3- Küfrü gerektiren velâyet: Kâfirlerin dinlerini ve yaşantılarını benimseyip kalben onlara sevgi ve muhabbet göstermek, mü’minlerin aleyhine onlara arka çıkmak, mü’minlerin gizli ve mahrem sırlarını onlara ifşâ edecek şekilde onları velî/dost edinmektir. Bu, onların küfrünü tasvip etmek ve ona râzı olmak anlamına gelir. Küfrü tasvip ve küfre rızâ, küfür olduğundan, onlarla bu çeşit velâyet/dostluk ilişkisi kurmak küfrü gerektirir.
“Ey iman edenler! Benim de düşmanım, sizin de düşmanınız olanları dost edinmeyin... Ben sizin gizlediğinizi de açığa vurduğunuzu da bilirim. Sizden kim bunu yaparsa, doğru yoldan sapmış olur.” (60/Mümtehine, 1)
“Sen, zikrimize iltifat etmeyen ve dünya hayatından başka bir şey istemeyenlerden yüz çevir.” (53/Necm, 29)

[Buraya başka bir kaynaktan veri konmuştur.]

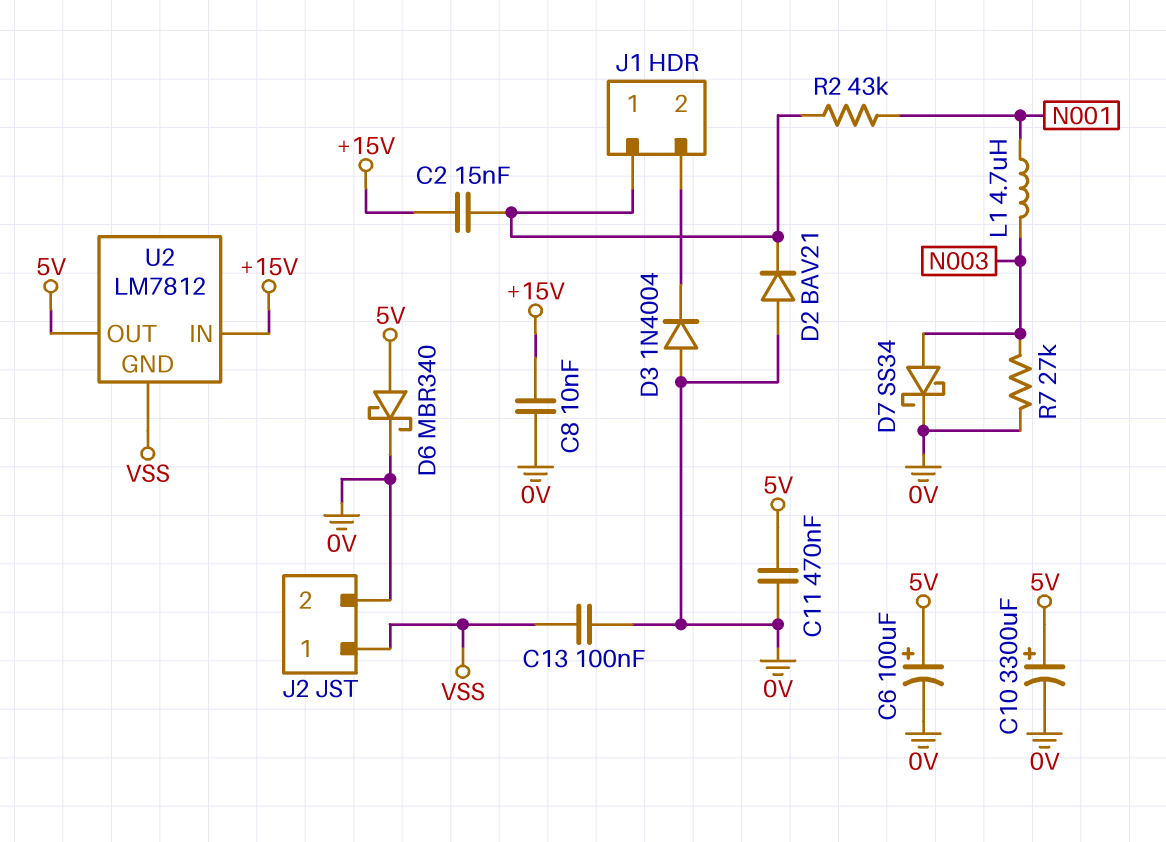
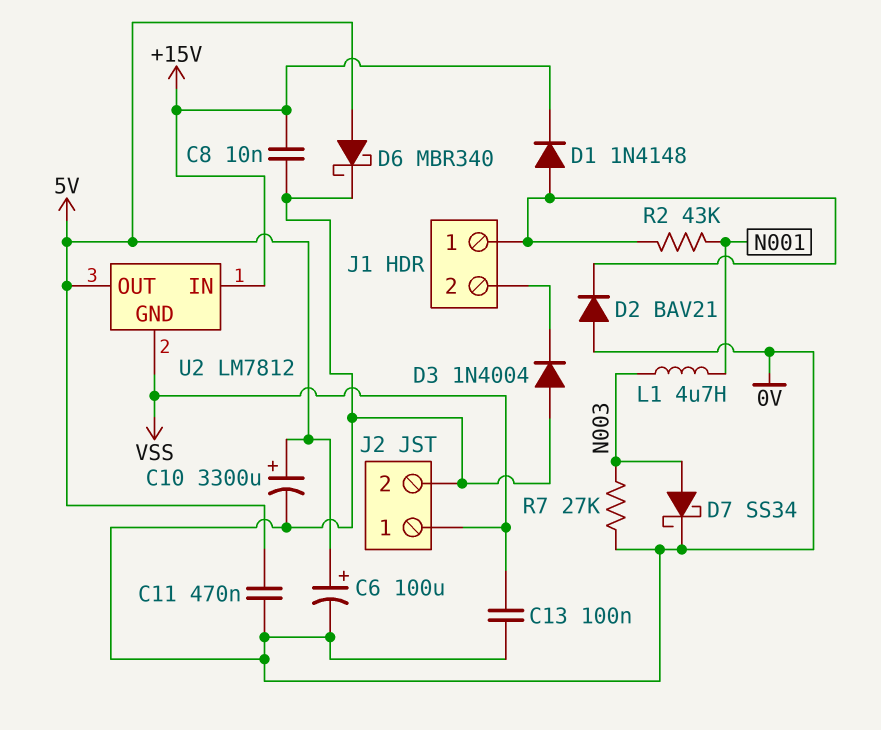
C2: 15nF (+15V, J1/1) -> none
D1: none -> diode 1N4148 (A J1/1, K +15V)

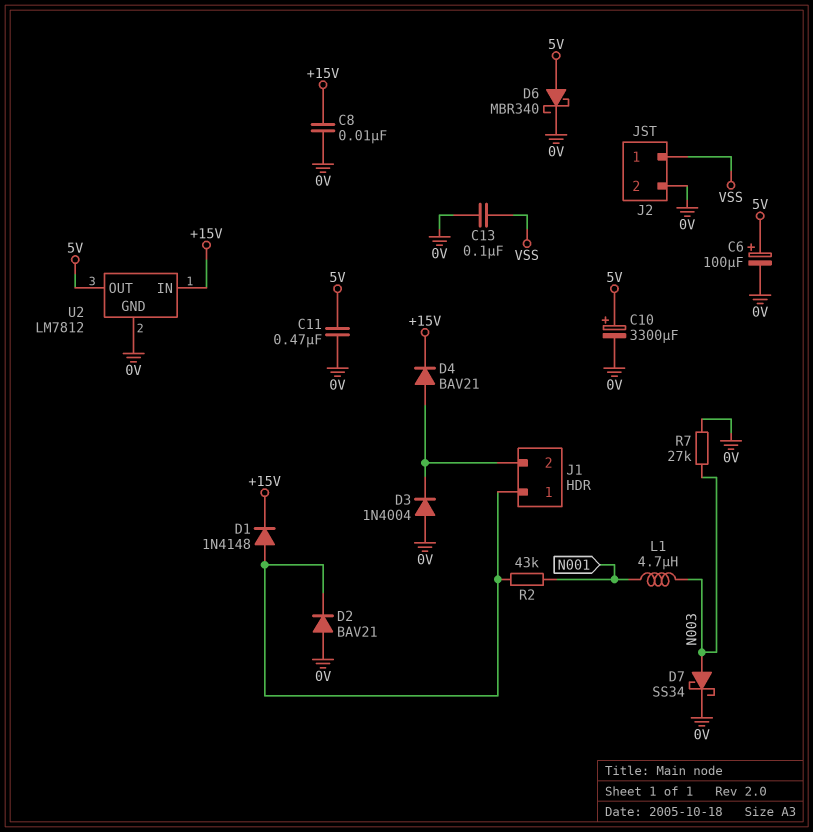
D4: none -> diode BAV21 (A J1/2, K +15V)
U2 pin GND: VSS -> 0V

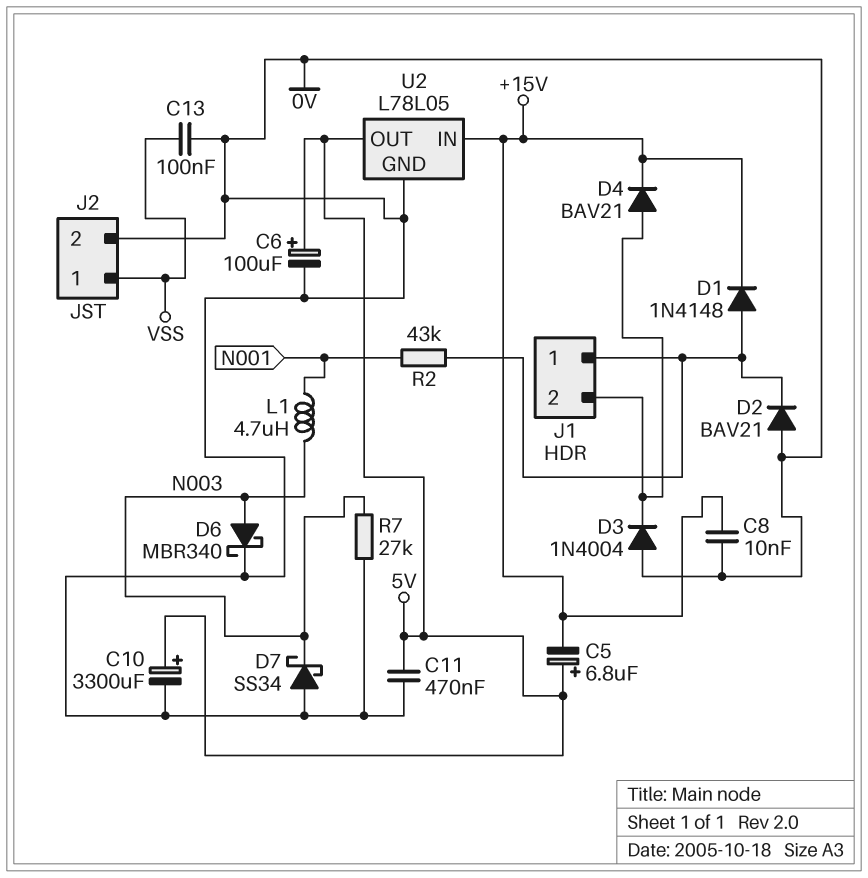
C5: none -> 6.8uF (plus 5V, minus +15V)
D6: schottky MBR340 (A 5V, K 0V) -> schottky MBR340 (A N003, K 0V)
D7: schottky SS34 (A N003, K 0V) -> schottky SS34 (A 0V, K N003)
U2: LM7812 -> L78L05

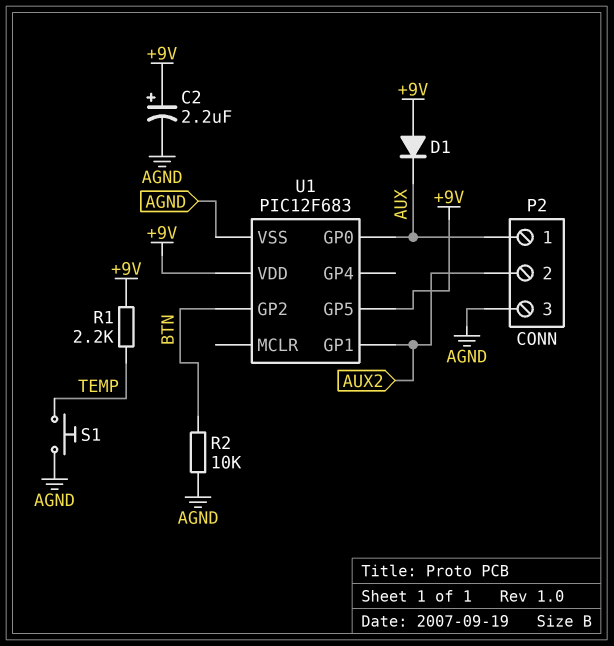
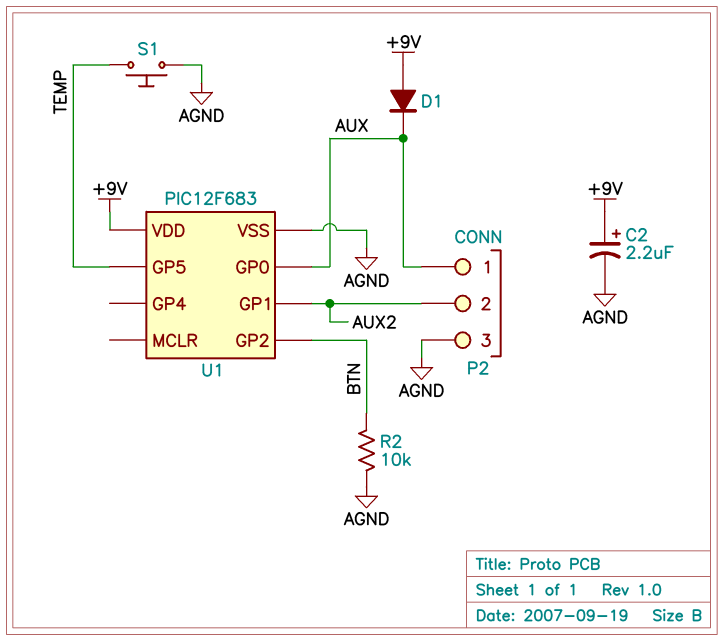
R1: 2.2k (+9V, TEMP) -> none
U1 pin GP5: +9V -> TEMP

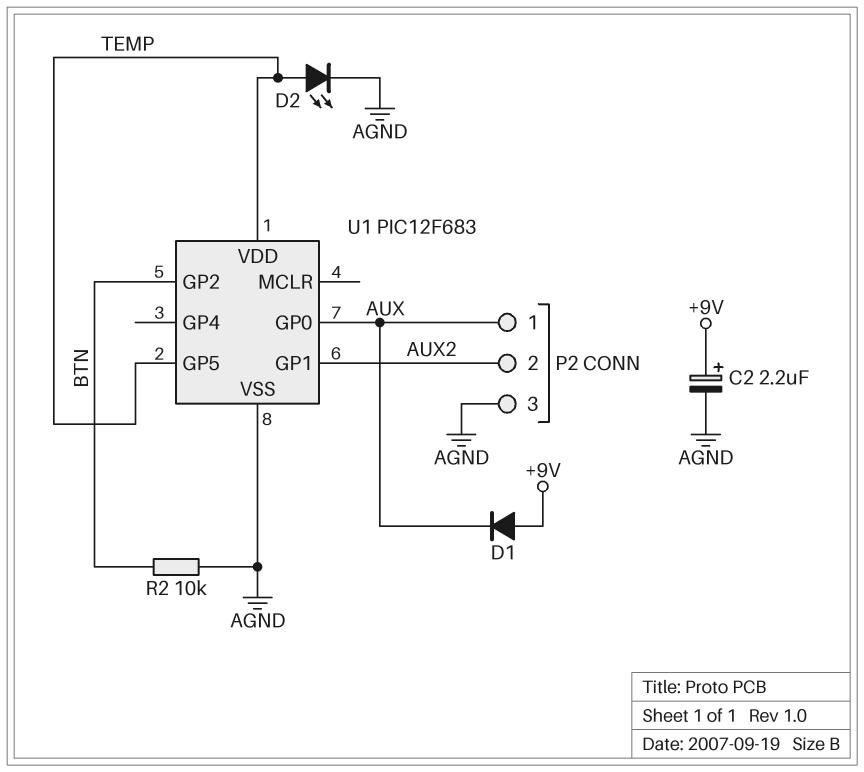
D2: none -> LED (A TEMP, K AGND)
S1: button (AGND, TEMP) -> none
U1 pin VDD: +9V -> TEMP

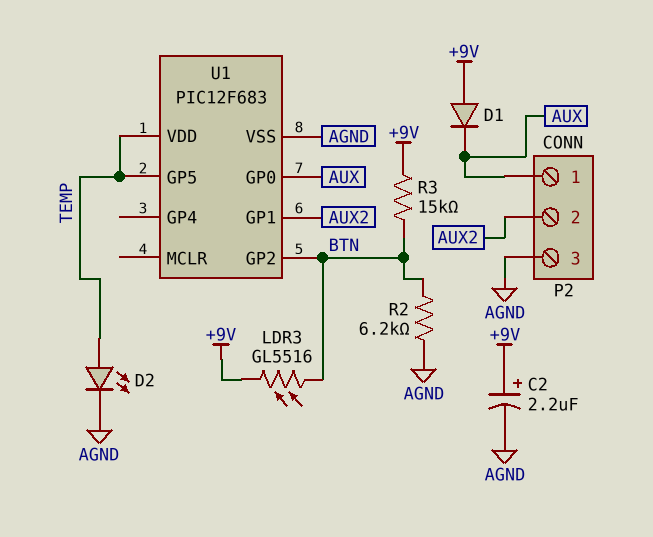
LDR3: none -> GL5516 (+9V, BTN)
R2: 10k (AGND, BTN) -> 6.2k (AGND, BTN)
R3: none -> 15k (+9V, BTN)

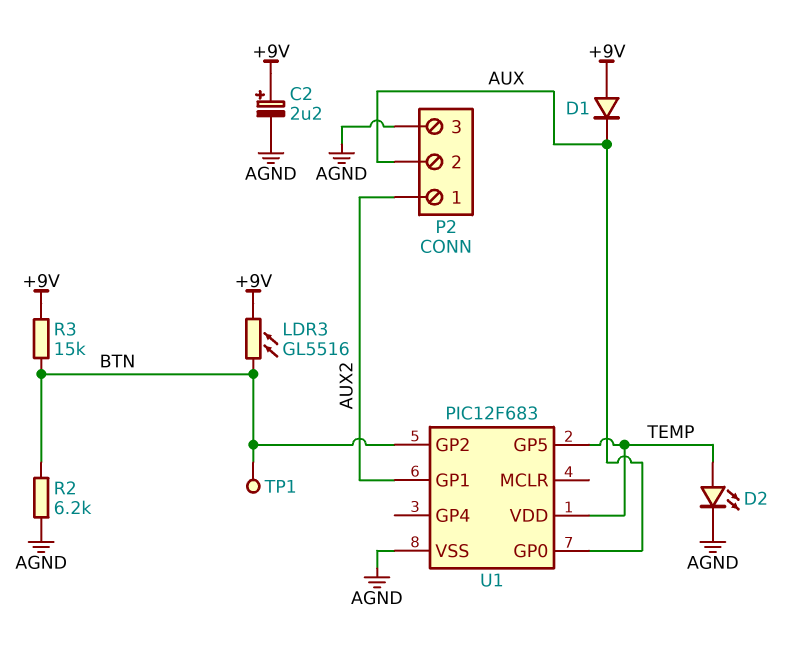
P2 pin 1: AUX -> AUX2
P2 pin 2: AUX2 -> AUX
TP1: none -> test point (BTN)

Kur'ani bir terim olan velayet kavarmını Türkçede sadece "dostluk" olarak tercüme etmek anlamı daraltır. Kafir veya ehli kitap ile insani dostluklar kurulabilir ama onları sırdaş edinip , Müslümanların zaaflarını, sırlarını onlarla paylaşamaz, onlarla diğer Müslümanlara karşı ortak hareket edemez.